## Records from a collection
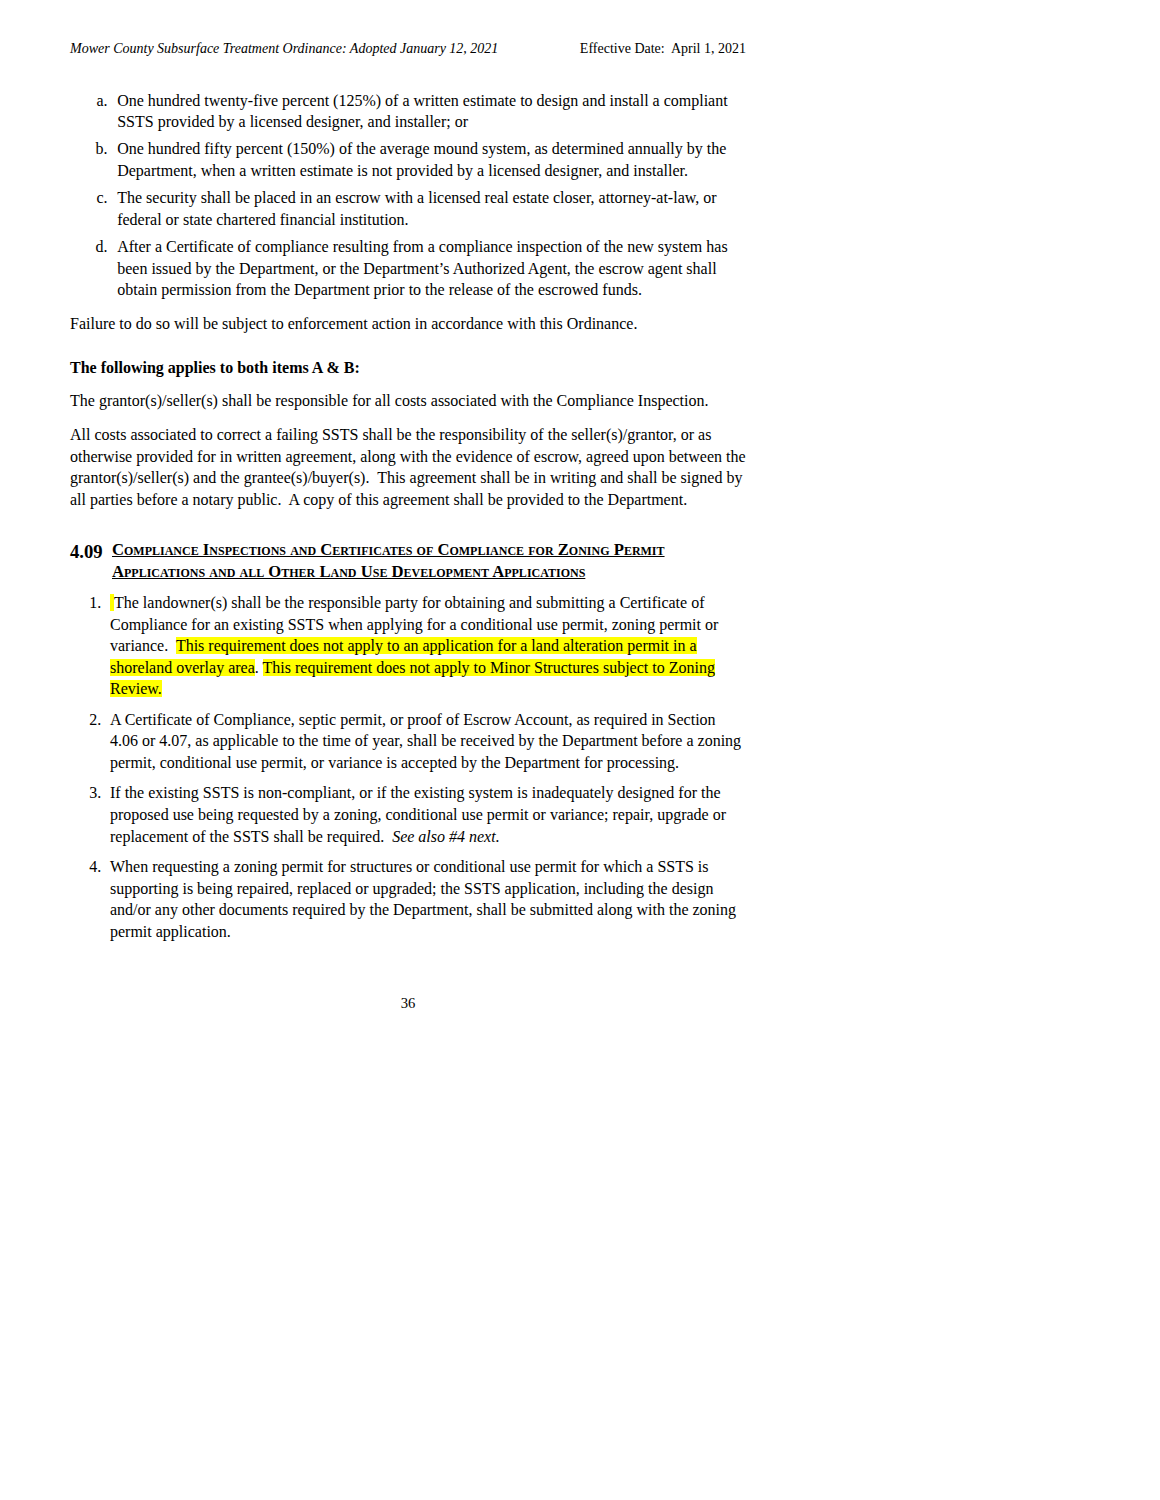Mower County Subsurface Treatment Ordinance: Adopted January 12, 2021
Effective Date: April 1, 2021
One hundred twenty-five percent (125%) of a written estimate to design and install a compliant SSTS provided by a licensed designer, and installer; or
One hundred fifty percent (150%) of the average mound system, as determined annually by the Department, when a written estimate is not provided by a licensed designer, and installer.
The security shall be placed in an escrow with a licensed real estate closer, attorney-at-law, or federal or state chartered financial institution.
After a Certificate of compliance resulting from a compliance inspection of the new system has been issued by the Department, or the Department’s Authorized Agent, the escrow agent shall obtain permission from the Department prior to the release of the escrowed funds.
Failure to do so will be subject to enforcement action in accordance with this Ordinance.
The following applies to both items A & B:
The grantor(s)/seller(s) shall be responsible for all costs associated with the Compliance Inspection.
All costs associated to correct a failing SSTS shall be the responsibility of the seller(s)/grantor, or as otherwise provided for in written agreement, along with the evidence of escrow, agreed upon between the grantor(s)/seller(s) and the grantee(s)/buyer(s). This agreement shall be in writing and shall be signed by all parties before a notary public. A copy of this agreement shall be provided to the Department.
4.09 Compliance Inspections and Certificates of Compliance for Zoning Permit Applications and all Other Land Use Development Applications
The landowner(s) shall be the responsible party for obtaining and submitting a Certificate of Compliance for an existing SSTS when applying for a conditional use permit, zoning permit or variance. This requirement does not apply to an application for a land alteration permit in a shoreland overlay area. This requirement does not apply to Minor Structures subject to Zoning Review.
A Certificate of Compliance, septic permit, or proof of Escrow Account, as required in Section 4.06 or 4.07, as applicable to the time of year, shall be received by the Department before a zoning permit, conditional use permit, or variance is accepted by the Department for processing.
If the existing SSTS is non-compliant, or if the existing system is inadequately designed for the proposed use being requested by a zoning, conditional use permit or variance; repair, upgrade or replacement of the SSTS shall be required. See also #4 next.
When requesting a zoning permit for structures or conditional use permit for which a SSTS is supporting is being repaired, replaced or upgraded; the SSTS application, including the design and/or any other documents required by the Department, shall be submitted along with the zoning permit application.
36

## YOUR TASK
Would you return all the data exactly as given, minus the pictures?

## PROBLEM SOLUTION
Mower County Subsurface Treatment Ordinance: Adopted January 12, 2021
Effective Date: April 1, 2021
One hundred twenty-five percent (125%) of a written estimate to design and install a compliant SSTS provided by a licensed designer, and installer; or
One hundred fifty percent (150%) of the average mound system, as determined annually by the Department, when a written estimate is not provided by a licensed designer, and installer.
The security shall be placed in an escrow with a licensed real estate closer, attorney-at-law, or federal or state chartered financial institution.
After a Certificate of compliance resulting from a compliance inspection of the new system has been issued by the Department, or the Department’s Authorized Agent, the escrow agent shall obtain permission from the Department prior to the release of the escrowed funds.
Failure to do so will be subject to enforcement action in accordance with this Ordinance.
The following applies to both items A & B:
The grantor(s)/seller(s) shall be responsible for all costs associated with the Compliance Inspection.
All costs associated to correct a failing SSTS shall be the responsibility of the seller(s)/grantor, or as otherwise provided for in written agreement, along with the evidence of escrow, agreed upon between the grantor(s)/seller(s) and the grantee(s)/buyer(s). This agreement shall be in writing and shall be signed by all parties before a notary public. A copy of this agreement shall be provided to the Department.
4.09 Compliance Inspections and Certificates of Compliance for Zoning Permit Applications and all Other Land Use Development Applications
The landowner(s) shall be the responsible party for obtaining and submitting a Certificate of Compliance for an existing SSTS when applying for a conditional use permit, zoning permit or variance. This requirement does not apply to an application for a land alteration permit in a shoreland overlay area. This requirement does not apply to Minor Structures subject to Zoning Review.
A Certificate of Compliance, septic permit, or proof of Escrow Account, as required in Section 4.06 or 4.07, as applicable to the time of year, shall be received by the Department before a zoning permit, conditional use permit, or variance is accepted by the Department for processing.
If the existing SSTS is non-compliant, or if the existing system is inadequately designed for the proposed use being requested by a zoning, conditional use permit or variance; repair, upgrade or replacement of the SSTS shall be required. See also #4 next.
When requesting a zoning permit for structures or conditional use permit for which a SSTS is supporting is being repaired, replaced or upgraded; the SSTS application, including the design and/or any other documents required by the Department, shall be submitted along with the zoning permit application.
36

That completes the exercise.